Tuesday, April 10, 2012

Moolah

What would I do if I came into a lot of money? Apparently, that question has been on many a blogger's mind lately (see here, and here, and here). It seems to stem from the whole lotto insanity, and I have obviously been living under a rock...

I used to think that, if I suddenly became rich, I would just keep doing what I am doing and maybe fund my own research. Now I think — sure, eventually... But hells no, not right away.

First, I would graduate all my current students, take a leave of absence from the university, and then focus on learning things again as opposed to managing other people and helping them learn. I want to perfect my German (my 3rd language) and pick up another couple of languages; Chinese and Spanish perhaps. I used to draw really well but haven’t done any drawing in ages. I used to read a lot but haven’t had the patience for anything longer than a blog post or a magazine article in a long time. I never have more than smidgens of time to devote to drawing or reading so I am restless and bored at the same time. So, if I had a shitload of money, I would hire a housekeeper and a cleaner and a live-in nanny for a few years and would try to get reacquainted with me and get some goddamn rest and try to regain the calm necessary for sitting still, and reading, and deep thought.
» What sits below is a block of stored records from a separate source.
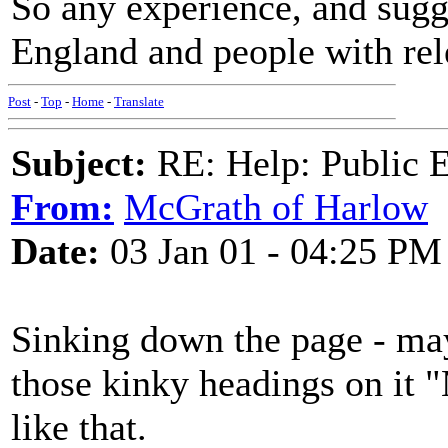
So any experience, and sugg
England and people with rel
Post
-
Top
-
Home
-
Translate
Subject:
RE: Help: Public E
From:
McGrath of Harlow
Date:
03 Jan 01 - 04:25 PM
Sinking down the page - may
those kinky headings on it "
like that.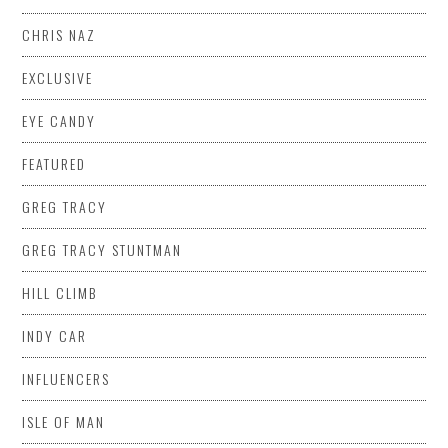
CHRIS NAZ
EXCLUSIVE
EYE CANDY
FEATURED
GREG TRACY
GREG TRACY STUNTMAN
HILL CLIMB
INDY CAR
INFLUENCERS
ISLE OF MAN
And I would exercise at least twice a day, amp my kickboxing efforts, and maybe take up a martial art. And I would kiss and hug my beautiful kids all the time and savor the time we have together before they grow up on me, instead of  fretting all the time about travel and grants and deadlines. And I would try to spend more quality time with my husband, maybe finally go somewhere without the kids. And I would finally get to spend some time with my parents overseas, whom I haven't seen in years; I would drag all of my kids with me there for the whole summer,  which I don't do now because the flights are so darn expensive and I cannot afford the tickets or to stay at a nice hotel anyway, and the thought of being out $7.5K for the tickets alone only to be cramped in tiny parental  apartments sans air-conditioning gives nightmares to my spoiled naturalized-American self.

And then, after a few years, when I get good and rested and bored, I would go back to being a faculty member. I would constantly buy out all my courses or become a self-funded permanent research staff instead -- all research, all the time, only working on the problems I care about, perhaps with a few postdocs...
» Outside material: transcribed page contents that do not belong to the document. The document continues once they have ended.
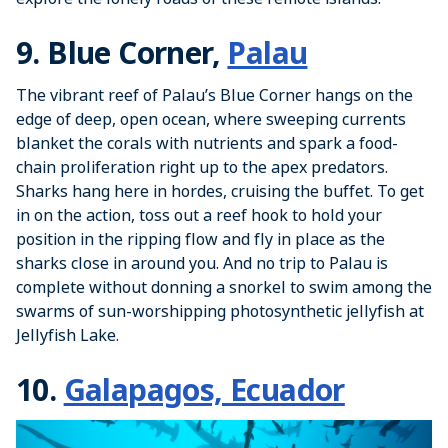
9. Blue Corner,
Palau
The vibrant reef of Palau’s Blue Corner hangs on the
edge of deep, open ocean, where sweeping currents
blanket the corals with nutrients and spark a food-
chain proliferation right up to the apex predators.
Sharks hang here in hordes, cruising the buffet. To get
in on the action, toss out a reef hook to hold your
position in the ripping flow and fly in place as the
sharks close in around you. And no trip to Palau is
complete without donning a snorkel to swim among the
swarms of sun-worshipping photosynthetic jellyfish at
Jellyfish Lake.
10.
Galapagos, Ecuador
Aaahh... That sounds heavenly.

2 comments:

Anonymous said...

and I wonder why I don't get excited about the idea of TT position. I am exactly living this life as a Research Assistant Professor in a well funded lab. Recently went to visit my country for one full month. Pay is bit lower but the headache is lower as well.

DJ said...

I might cut teaching substantially, but I wouldn't want to go to zero teaching. Research without teaching leads to isolation. Peer review and networking can only go so far in exposing you to areas outside of your specialty. Teaching forces you to confront the outside world and explain daily, or at least weekly, why your work matters to non-specialists. I've also had many cases where undergraduate students became research contacts later on.

There's also the matter of the students to consider. I like to think, at least, that I'm a better teacher than anyone that the university would get to replace me. Helping younger generations is a big reason why I got into academics in the first place. I wouldn't be here without the help that I got from my former mentors. Future students deserve the same from me.

Maybe if I really did win the lottery things would all change. But this is how I feel right now.